We will need to calculate the probability of data by the class they belong to, the so-called base rate.

We can create a dictionary object where each key is the class value and then add a list of all the records as the value in the dictionary.

In [1]:
# Split the dataset by class values, returns a dictionary
def separate_by_class(dataset):
    separated = dict()
    for i in range(len(dataset)):
        vector = dataset[i]
        class_value = vector[-1]  # dependient class
        if (class_value not in separated):
            separated[class_value] = list()
        separated[class_value].append(vector)
    return separated

In [4]:
# Test separating data by class
dataset = [[3.393533211,2.331273381,0],
           [3.110073483,1.781539638,0],
           [1.343808831,3.368360954,0],
           [3.582294042,4.67917911,0],
           [2.280362439,2.866990263,0],
           [7.423436942,4.696522875,1],
           [5.745051997,3.533989803,1],
           [9.172168622,2.511101045,1],
           [7.792783481,3.424088941,1],
           [7.939820817,0.791637231,1]]

separated = separate_by_class(dataset)

In [3]:
for label in separated:
    print(label)
    for row in separated[label]:
        print(row)

0
[3.393533211, 2.331273381, 0]
[3.110073483, 1.781539638, 0]
[1.343808831, 3.368360954, 0]
[3.582294042, 4.67917911, 0]
[2.280362439, 2.866990263, 0]
1
[7.423436942, 4.696522875, 1]
[5.745051997, 3.533989803, 1]
[9.172168622, 2.511101045, 1]
[7.792783481, 3.424088941, 1]
[7.939820817, 0.791637231, 1]


## Step 2: Summarize Dataset
We need two statistics from a given set of data.

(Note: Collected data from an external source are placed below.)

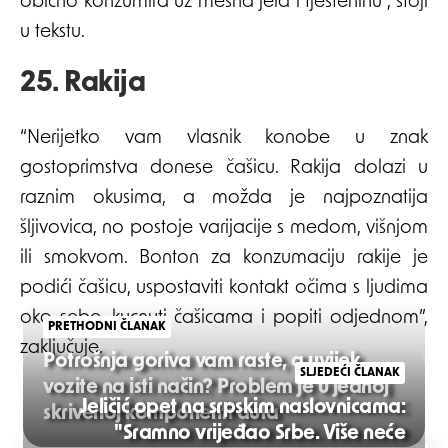
obično konzumira uz mesna jela i tjesteninu”, stoji
u tekstu.
25. Rakija
“Nerijetko vam vlasnik konobe u znak
gostoprimstva donese čašicu. Rakija dolazi u
raznim okusima, a možda je najpoznatija
šljivovica, no postoje varijacije s medom, višnjom
ili smokvom. Bonton za konzumaciju rakije je
podići čašicu, uspostaviti kontakt očima s ljudima
oko sebe, kucnuti čašicama i popiti odjednom”,
PRETHODNI ČLANAK
zaključuje.
Potrošnja goriva vam raste, a uvijek
SLJEDEĆI ČLANAK
vozite na isti način? Problem je u jednoj
Jeličić opet na srpskim naslovnicama:
skrivenoj komponenti auta
"Sramno vrijeđao Srbe. Više neće
Post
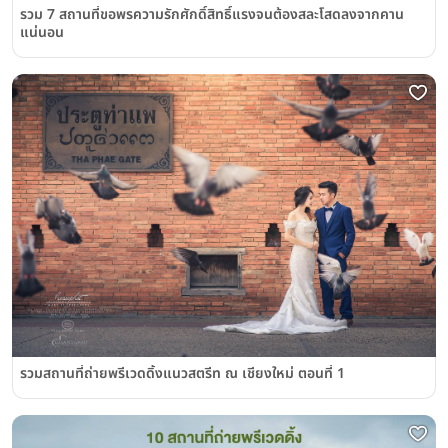
รวม 7 สถานที่ขอพรความรักศักดิ์สิทธิ์แรงจนต้องสละโสดลงจากคาน
แน่นอน
รวมสถานที่ถ่ายพรีเวดดิ้งแนวสตรีท ณ เชียงใหม่ ตอนที่ 1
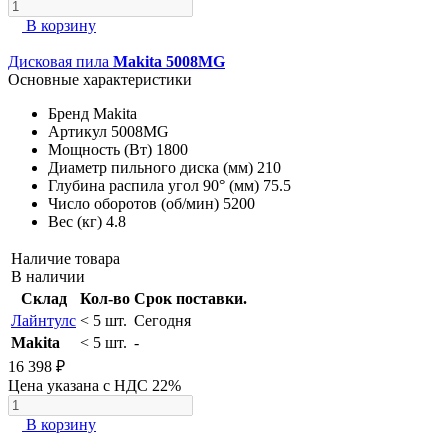
В корзину
Дисковая пила
Makita 5008MG
Основные характеристики
Бренд
Makita
Артикул
5008MG
Мощность (Вт)
1800
Диаметр пильного диска (мм)
210
Глубина распила угол 90° (мм)
75.5
Число оборотов (об/мин)
5200
Вес (кг)
4.8
Наличие товара
В наличии
Склад
Кол-во
Срок поставки.
Лайнтулс
< 5 шт.
Сегодня
Makita
< 5 шт.
-
16 398 ₽
Цена указана с НДС 22%
В корзину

We’ll see how these statistics are used in the calculation of probabilities in a few steps. The two statistics we require from a given dataset are the mean and the standard deviation (average deviation from the mean).

The mean is the average value and can be calculated as:

$mean = sum(x)/n * count(x)$

In [6]:
# Calculate the mean of a list of numbers
def mean(numbers):
    return sum(numbers)/float(len(numbers))

In [5]:
from math import sqrt

# Calculate the standard deviation of a list of numbers
def stdev(numbers):
    avg = mean(numbers)
    variance = sum([(x-avg)**2 for x in numbers]) / float(len(numbers)-1)
    return sqrt(variance)

We require the mean and standard deviation statistics to be calculated for each input attribute or each column of our data.

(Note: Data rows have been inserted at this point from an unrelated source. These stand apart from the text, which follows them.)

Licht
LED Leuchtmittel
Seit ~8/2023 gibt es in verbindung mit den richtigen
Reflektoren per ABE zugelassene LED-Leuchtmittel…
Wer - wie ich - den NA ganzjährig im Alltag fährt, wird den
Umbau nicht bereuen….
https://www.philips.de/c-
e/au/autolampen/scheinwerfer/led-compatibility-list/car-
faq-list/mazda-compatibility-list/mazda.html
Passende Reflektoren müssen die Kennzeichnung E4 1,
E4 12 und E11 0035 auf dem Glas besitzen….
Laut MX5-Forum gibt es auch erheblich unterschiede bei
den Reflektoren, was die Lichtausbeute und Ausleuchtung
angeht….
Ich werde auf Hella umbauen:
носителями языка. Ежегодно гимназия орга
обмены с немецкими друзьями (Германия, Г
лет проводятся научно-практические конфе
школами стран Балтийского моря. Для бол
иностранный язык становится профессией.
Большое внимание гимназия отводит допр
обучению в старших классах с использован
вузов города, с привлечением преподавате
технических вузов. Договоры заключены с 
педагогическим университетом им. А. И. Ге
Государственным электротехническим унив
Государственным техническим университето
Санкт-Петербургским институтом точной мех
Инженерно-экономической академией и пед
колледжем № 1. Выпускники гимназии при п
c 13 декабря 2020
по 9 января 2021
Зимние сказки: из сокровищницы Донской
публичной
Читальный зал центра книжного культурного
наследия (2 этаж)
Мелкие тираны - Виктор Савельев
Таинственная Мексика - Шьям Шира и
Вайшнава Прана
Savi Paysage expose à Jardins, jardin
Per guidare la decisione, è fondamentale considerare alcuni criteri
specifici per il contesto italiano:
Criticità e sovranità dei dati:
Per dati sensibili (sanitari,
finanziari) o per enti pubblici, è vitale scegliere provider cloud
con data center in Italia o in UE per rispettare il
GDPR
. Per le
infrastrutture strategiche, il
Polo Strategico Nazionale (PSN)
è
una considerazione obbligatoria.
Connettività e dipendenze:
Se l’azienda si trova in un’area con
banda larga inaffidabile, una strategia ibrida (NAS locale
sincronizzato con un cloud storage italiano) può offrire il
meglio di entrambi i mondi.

We can do that by gathering all of the values for each column into a list and calculating the mean and standard deviation on that list. Once calculated, we can gather the statistics together into a list or tuple of statistics. Then, repeat this operation for each column in the dataset and return a list of tuples of statistics.

In [7]:
# Calculate the mean, stdev and count for each column in a dataset
def summarize_dataset(dataset):
    summaries = [(mean(column), stdev(column), len(column)) for column in zip(*dataset)]
    del(summaries[-1])
    return summaries

>The first trick is the use of the zip() function that will aggregate elements from each provided argument. We pass in the dataset to the zip() function with the * operator that separates the dataset (that is a list of lists) into separate lists for each row. The zip() function then iterates over each element of each row and returns a column from the dataset as a list of numbers. A clever little trick.

We then calculate the mean, standard deviation and count of rows in each column. A tuple is created from these 3 numbers and a list of these tuples is stored. We then remove the statistics for the class variable as we will not need these statistics.

In [8]:
# Test summarizing a dataset
summary = summarize_dataset(dataset)
print(summary)

[(5.178333386499999, 2.7665845055177263, 10), (2.9984683241, 1.218556343617447, 10)]


>Interpreting the results, we can see that the mean value of X1 is 5.178333386499999 and the standard deviation of X1 is 2.7665845055177263.